Living out an inspiration. Pure inspiration. Living the breath of my life.
That is all that was behind the art project I took on the prior weekend. It wasn't for anything else.
Not about what would people think, would they like it or not. I came from my heart’s true calling and let an inspiration become real in the world around me.
My inside experience of my heart is intense. It’s easy to ignore it at times. Tell myself it is not real. Discredit it. Ignore it. Override it with what I “should do” or am “meant to do” or what “makes sense.”
Does it “make sense” to put paint all over myself and roll around on a canvas?? Most likely not!
But it makes me to do that. It makes “Olivia” to do that. "Oliviaing."
Birds, dogs, etc, they are just going around the world “birding” or “dogging,” being a living animal. No plans about the next meal or the weather or the outcome. And life continues and is beautiful and flourishes.
Think what the world would be like where people just “Olivia” or we just “Mary” or we just “Ed.”
Self expression. Living to Live. Not to accomplish or succeed.
Often it seems success means to figure out what someone else would want us to do and fulfill on that.
If my friend loves mint chocolate ice cream and I bring him some when he was craving it... that’s success. Or my client needs an improvement on her site and I deliver it with flying colors... that’s success.

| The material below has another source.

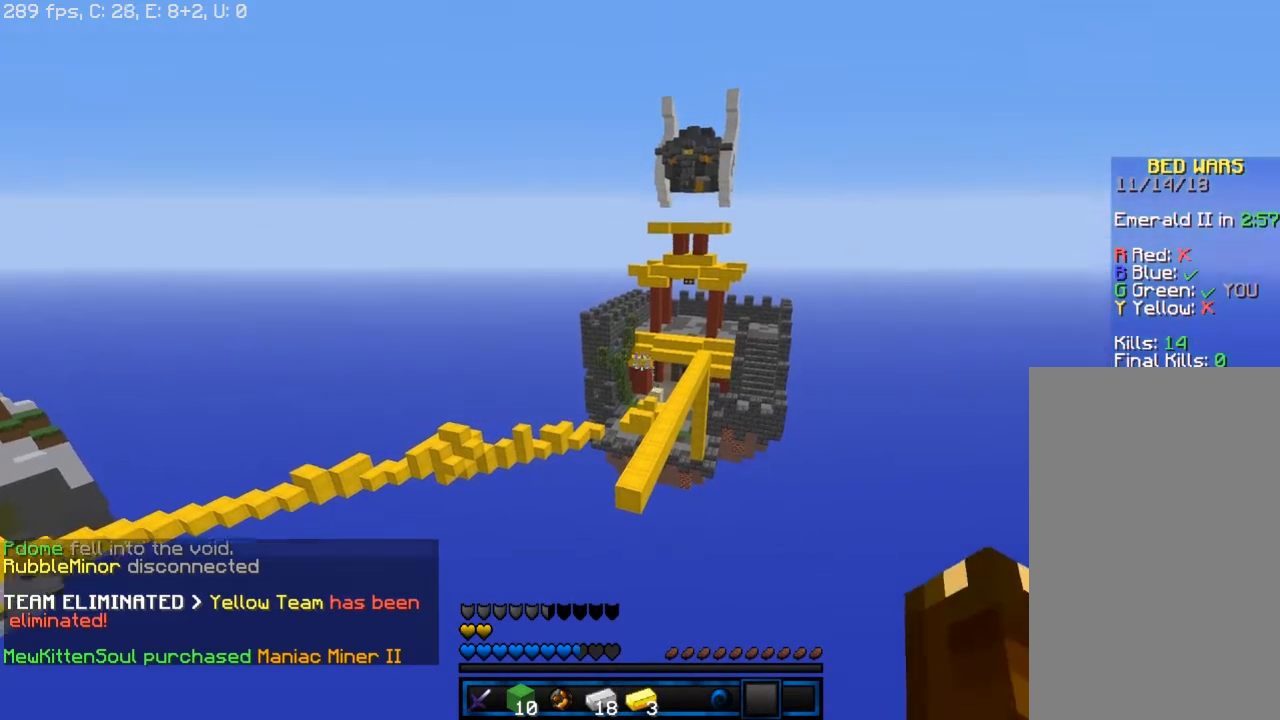
{"keys": [], "mouse": [], "events": []}
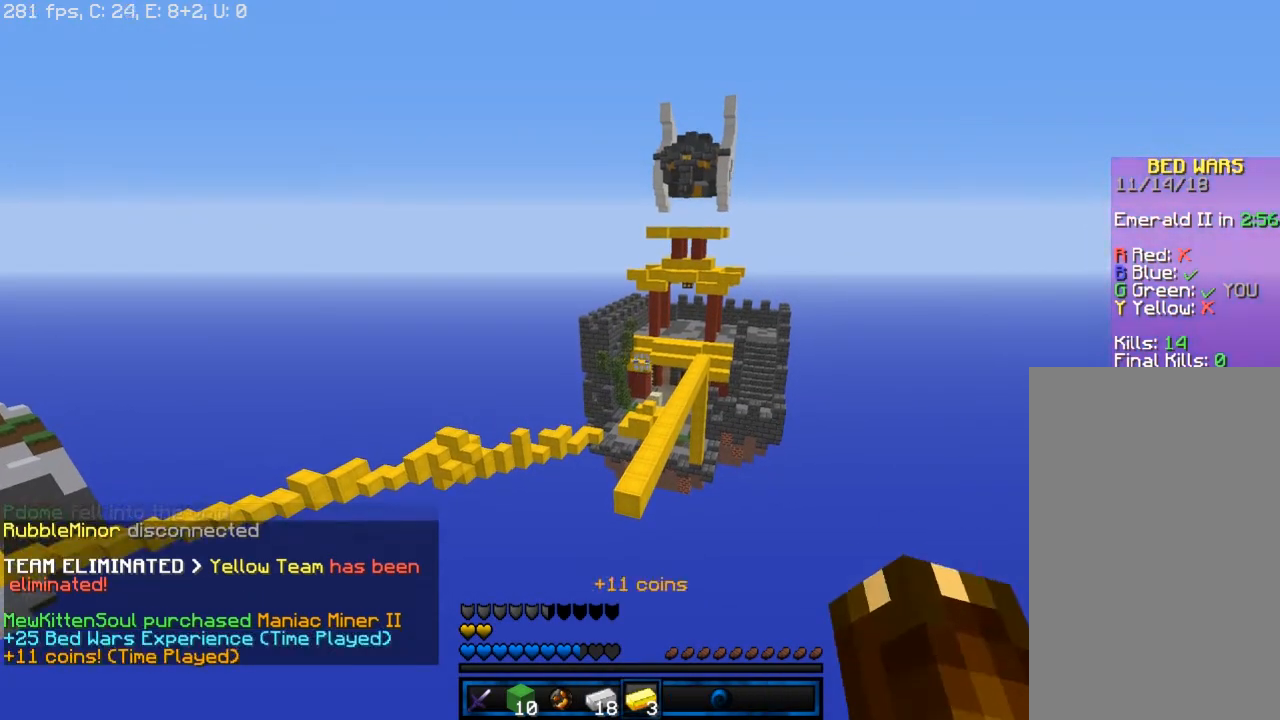
{"keys": [], "mouse": [], "events": []}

Let’s consider that success could be getting back to just Oliviaing. Living in a natural way. Listening to our body and our surrounding and our environment. Listening to the natural callings inside of us.
I am an emotional creature. I have an ocean inside of me. I feel at times that it's a calm sea. And other times, it’s a storm of turmoil and tumult. There are days I show up to yoga with tears on my face and gasping breath, and other days I show up with a smile and ease.
It’s feels hard to BE just as my heart is. I often want to shape it and guide it to be calmer, or quieter, or refined, or not cry. But if I truly let myself OUT, things happen like the painting above.
When I really Olivia in the world, people get to know me.
Oliviaing seems it would be easy, natural, but letting myself Olivia can feel hard. If I really look, I believe that it started when I was a girl, all the things I did seemed so different from the people around me. I felt that the people around me didn’t Olivia like I did. The kids didn’t build elevators for their stuffed animals like I did. Or climb to the tops of the highest trees in the neighborhood as I did. Or put paint on their bodies the way I did.
But of course they didn’t. They weren't Oliviaing. They were Dianaing and Alexing and Lucying. And I thought for a long time that maybe I had to stop Oliviaing.
It took me till this year to realize I could Olivia and it be ok. The full thing. And I am still learning that.
Through this blog, through conversations, through personal development, through expressing myself and then life flourishing. I continue to grow into Oliviaing. And I don’t plan to stop anytime soon.